Thalys high-speed train.
Thalys crosses Hollands Diep south of Dordrecht, The Netherlands in September 2013. Exposed using a Canon EOS 7D fitted with f2.8 200mm lens; ISO 800 f4 1/250 second.

I exposed this image of a Thalys at speed crossing a arched bridge over Hollands Diep minutes before the fading orange ball of the sun melted into North Sea coastal fog.

Thalys is an international high-speed train branding applied to services connecting Amsterdam-Brussels-Paris, and Köln-Brussels-Paris. Technologically speaking the train is a French-built TGV, but specially painted and decorated for Thalys services.

This was an evening run from Amsterdam to Paris. Hollands Diep is the coastal estuary fed by Rhein and Meuse Rivers. This bridge features a pronounced sweep up and over the water.

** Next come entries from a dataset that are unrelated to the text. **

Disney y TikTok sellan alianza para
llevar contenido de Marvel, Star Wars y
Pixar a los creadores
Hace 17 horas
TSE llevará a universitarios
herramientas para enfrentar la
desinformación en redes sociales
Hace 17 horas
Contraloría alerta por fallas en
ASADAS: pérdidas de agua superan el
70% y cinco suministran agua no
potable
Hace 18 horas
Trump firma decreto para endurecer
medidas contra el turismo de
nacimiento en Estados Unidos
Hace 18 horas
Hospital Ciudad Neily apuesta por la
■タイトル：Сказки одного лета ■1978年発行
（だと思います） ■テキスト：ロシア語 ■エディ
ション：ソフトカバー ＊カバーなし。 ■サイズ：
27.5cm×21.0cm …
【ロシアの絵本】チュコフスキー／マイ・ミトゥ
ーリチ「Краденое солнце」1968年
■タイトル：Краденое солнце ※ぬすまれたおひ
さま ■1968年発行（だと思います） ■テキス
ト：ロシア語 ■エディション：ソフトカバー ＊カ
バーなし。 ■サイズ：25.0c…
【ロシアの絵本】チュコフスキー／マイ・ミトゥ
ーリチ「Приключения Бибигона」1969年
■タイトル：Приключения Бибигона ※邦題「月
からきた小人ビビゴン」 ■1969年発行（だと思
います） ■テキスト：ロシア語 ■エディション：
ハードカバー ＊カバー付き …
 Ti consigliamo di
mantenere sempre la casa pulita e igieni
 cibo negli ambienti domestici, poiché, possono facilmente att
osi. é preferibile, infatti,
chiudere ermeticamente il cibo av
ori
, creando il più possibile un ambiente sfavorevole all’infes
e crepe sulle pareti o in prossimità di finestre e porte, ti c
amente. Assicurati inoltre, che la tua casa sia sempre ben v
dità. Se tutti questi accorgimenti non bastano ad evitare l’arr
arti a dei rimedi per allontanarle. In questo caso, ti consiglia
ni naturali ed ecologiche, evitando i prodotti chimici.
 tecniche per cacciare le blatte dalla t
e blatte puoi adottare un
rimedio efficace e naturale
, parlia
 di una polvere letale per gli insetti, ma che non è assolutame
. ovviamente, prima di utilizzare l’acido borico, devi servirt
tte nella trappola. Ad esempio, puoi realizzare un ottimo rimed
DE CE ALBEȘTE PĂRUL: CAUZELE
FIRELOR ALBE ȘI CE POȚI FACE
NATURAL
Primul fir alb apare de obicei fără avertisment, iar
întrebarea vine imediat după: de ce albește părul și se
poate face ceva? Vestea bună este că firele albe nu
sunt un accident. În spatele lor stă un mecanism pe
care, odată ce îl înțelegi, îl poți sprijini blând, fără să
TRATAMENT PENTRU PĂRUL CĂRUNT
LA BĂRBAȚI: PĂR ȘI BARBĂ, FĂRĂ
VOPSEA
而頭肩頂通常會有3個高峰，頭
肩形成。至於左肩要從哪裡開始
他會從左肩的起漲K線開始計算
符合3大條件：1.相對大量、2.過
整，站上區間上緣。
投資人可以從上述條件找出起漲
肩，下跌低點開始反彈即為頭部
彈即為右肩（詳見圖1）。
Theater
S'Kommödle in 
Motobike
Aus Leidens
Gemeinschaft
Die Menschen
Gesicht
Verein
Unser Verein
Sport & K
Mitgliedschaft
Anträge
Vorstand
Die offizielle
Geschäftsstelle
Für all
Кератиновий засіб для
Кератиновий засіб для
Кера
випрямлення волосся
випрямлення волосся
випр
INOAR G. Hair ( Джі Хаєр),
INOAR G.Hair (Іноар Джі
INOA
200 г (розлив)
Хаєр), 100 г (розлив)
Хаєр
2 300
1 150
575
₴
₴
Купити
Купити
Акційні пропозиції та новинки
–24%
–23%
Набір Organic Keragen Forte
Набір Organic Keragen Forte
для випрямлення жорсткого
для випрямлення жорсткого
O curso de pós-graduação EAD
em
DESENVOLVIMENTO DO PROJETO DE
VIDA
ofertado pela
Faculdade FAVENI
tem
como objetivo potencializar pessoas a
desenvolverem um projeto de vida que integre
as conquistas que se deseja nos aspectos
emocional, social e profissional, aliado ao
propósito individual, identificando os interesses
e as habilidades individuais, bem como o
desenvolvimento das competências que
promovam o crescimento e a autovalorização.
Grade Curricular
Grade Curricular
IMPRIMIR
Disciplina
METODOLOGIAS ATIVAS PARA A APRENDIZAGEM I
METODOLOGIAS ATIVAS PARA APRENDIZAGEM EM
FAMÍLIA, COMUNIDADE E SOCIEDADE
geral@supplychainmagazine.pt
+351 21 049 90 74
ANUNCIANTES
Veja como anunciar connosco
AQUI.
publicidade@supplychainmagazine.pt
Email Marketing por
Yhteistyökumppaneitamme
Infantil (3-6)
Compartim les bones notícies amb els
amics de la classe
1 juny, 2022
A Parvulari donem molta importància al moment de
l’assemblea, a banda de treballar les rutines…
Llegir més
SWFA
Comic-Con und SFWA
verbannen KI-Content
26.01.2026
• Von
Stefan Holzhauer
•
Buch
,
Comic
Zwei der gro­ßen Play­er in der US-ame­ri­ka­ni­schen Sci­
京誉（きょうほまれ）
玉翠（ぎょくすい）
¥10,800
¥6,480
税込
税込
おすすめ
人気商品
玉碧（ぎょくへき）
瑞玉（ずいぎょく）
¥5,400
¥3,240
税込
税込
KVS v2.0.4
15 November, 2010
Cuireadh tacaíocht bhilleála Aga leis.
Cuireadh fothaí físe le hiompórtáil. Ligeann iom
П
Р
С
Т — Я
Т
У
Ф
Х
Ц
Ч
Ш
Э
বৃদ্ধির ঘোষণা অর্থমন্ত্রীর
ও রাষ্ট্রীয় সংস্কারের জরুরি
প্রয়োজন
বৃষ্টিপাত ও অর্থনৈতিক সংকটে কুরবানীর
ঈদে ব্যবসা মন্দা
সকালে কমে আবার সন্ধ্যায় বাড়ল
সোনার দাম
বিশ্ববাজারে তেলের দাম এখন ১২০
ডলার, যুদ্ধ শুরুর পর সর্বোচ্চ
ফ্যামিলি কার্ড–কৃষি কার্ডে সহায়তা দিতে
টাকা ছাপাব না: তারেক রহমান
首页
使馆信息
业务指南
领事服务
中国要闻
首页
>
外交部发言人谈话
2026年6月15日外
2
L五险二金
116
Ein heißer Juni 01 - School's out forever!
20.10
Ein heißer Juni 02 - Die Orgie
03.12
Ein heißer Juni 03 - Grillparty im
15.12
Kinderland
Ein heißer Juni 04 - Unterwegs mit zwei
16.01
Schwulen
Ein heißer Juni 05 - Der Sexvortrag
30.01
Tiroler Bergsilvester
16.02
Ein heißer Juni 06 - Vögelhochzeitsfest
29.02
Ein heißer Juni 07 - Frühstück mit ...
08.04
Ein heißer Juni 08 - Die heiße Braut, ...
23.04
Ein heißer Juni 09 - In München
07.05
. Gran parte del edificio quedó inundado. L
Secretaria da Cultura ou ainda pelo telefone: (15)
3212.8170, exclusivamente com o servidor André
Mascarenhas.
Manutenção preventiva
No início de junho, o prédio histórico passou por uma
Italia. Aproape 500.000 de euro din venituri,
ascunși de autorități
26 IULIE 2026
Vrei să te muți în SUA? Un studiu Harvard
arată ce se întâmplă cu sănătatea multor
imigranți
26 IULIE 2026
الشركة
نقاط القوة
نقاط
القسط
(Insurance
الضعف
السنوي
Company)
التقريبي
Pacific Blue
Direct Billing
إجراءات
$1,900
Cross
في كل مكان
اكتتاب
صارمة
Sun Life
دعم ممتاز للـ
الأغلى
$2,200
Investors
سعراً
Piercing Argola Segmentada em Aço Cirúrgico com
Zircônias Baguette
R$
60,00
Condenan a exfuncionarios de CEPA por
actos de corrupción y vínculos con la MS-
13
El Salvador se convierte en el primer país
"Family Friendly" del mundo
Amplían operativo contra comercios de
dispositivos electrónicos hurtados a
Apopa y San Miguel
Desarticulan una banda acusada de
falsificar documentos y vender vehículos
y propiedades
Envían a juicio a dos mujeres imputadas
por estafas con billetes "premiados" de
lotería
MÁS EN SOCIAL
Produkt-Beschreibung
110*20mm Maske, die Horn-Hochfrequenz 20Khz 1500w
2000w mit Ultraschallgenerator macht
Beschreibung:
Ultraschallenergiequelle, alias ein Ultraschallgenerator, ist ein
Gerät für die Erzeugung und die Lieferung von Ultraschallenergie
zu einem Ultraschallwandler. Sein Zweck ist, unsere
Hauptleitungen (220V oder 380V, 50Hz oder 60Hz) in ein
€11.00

Beyond it is an older (and busier) truss that has two main tracks for ordinary rail services (freight and passenger).

I panned this train with my Canon EOS 7D fitted with f2.8 200mm fixed telephoto. The light was fading rapidly, so I set the ISO to 800, adjusted the white balance manually and pre-focused in anticipation of the fast moving train. My exposure was f4 at 1/250 of a second.

Earlier in the evening I’d seen a Thalys fly across the bridge and I recognized that the structure of the bridge mimicked the paint scheme on the train, so I released the shutter to allow for an arching visual flow between train and bridge. This is accentuated by the low light.